• [QUESTIONS ON THE MATERIAL]
a – Reproduce word for word the passage of the salt truck forum thread starting with "## snowman55 (Nov" and going on through "a killing !!".
b – Carry the forum thread about the salt trucks forward from the point where it stops.

• [SOURCE TEXT]
<<<<
# This dude goes though some salt !!



## Superior L & L (Oct 6, 2006)




----------



## Matson Snow (Oct 3, 2009)

Superior L & L;968016 said:


>


Ya They do...On a side note.What do you see more of..The Fisher/Western Spreaders or the Salt Dogs....Very Few Snow-Ex...


----------



## Indy (Sep 23, 2007)

Very Nice..........


----------



## snowman55 (Nov 20, 2007)

thats funny all those trucks and it looks like they loaded what 1 end dump worth of salt?


----------



## xtreem3d (Nov 26, 2005)

don't know what area that was filmed in but Salt Dogg and Douglas Dynamics made a killing !!


----------



## Superior L & L (Oct 6, 2006)

I checked them out a little. They are a big operation. You would think they would use some larger dumps instead of all them 1.5 yds at a time trucks. Still a lot of salt


----------



## highlander316 (Oct 18, 2006)

seems like there might be a lot of subs? All different truck brands and colors? Either way, cool video nonetheless.
>>>>
• [DATA SECTION]
<<<<
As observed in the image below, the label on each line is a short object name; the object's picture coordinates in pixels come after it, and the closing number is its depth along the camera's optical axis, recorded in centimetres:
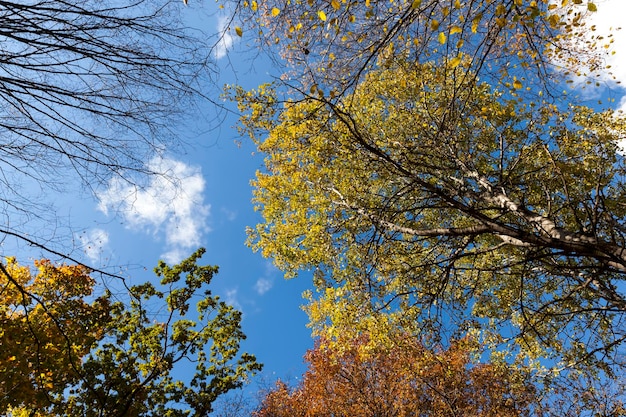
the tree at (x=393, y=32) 334
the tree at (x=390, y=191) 730
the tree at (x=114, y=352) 727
>>>>
• [PER-TASK ANSWERS]
a –
## snowman55 (Nov 20, 2007)

thats funny all those trucks and it looks like they loaded what 1 end dump worth of salt?


----------



## xtreem3d (Nov 26, 2005)

don't know what area that was filmed in but Salt Dogg and Douglas Dynamics made a killing !!

b –
----------



## Westhardt Corp. (Dec 13, 2009)

Agreed. That place looks like a sub-o-saurus. Or, they are selling product to contractors per yard. Did seem odd that many trucks took only one bucket...


----------



## JRSlawn (Jan 15, 2004)

I agree they have a subcontractor sign up fourm on thier website. I service some of median county although I have never herd of them. I love my salt doggs!


----------



## deicepro (Mar 24, 2009)

Westhardt Corp.;968130 said:


> ...Did seem odd that many trucks took only one bucket...


Thats what I was thinking


----------



## sno commander (Oct 16, 2007)

not one dump truck seems odd.. very cool video


----------



## Duncan90si (Feb 16, 2007)

1:47 Did that guy accidentally get into his van instead of the plow truck?
2:08 Someone clipped something with the dually's bedside.


----------



## creativedesigns (Sep 24, 2007)

Superior L & L;968069 said:


> I checked them out a little. They are a big operation. You would think they would use some larger dumps instead of all them 1.5 yds at a time trucks. Still a lot of salt


Are those all Everest trucks?


Westhardt Corp.;968130 said:


> Agreed. That place looks like a sub-o-saurus. Or, they are selling product to contractors per yard. Did seem odd that many trucks took only one bucket...


....sub-o-saurus! lol Yeah thats what I was thinking. Mabe the buckets were full cubic yard size.


----------



## hlntoiz (Jan 13, 2009)

snowman55;968033 said:


> thats funny all those trucks and it looks like they loaded what 1 end dump worth of salt?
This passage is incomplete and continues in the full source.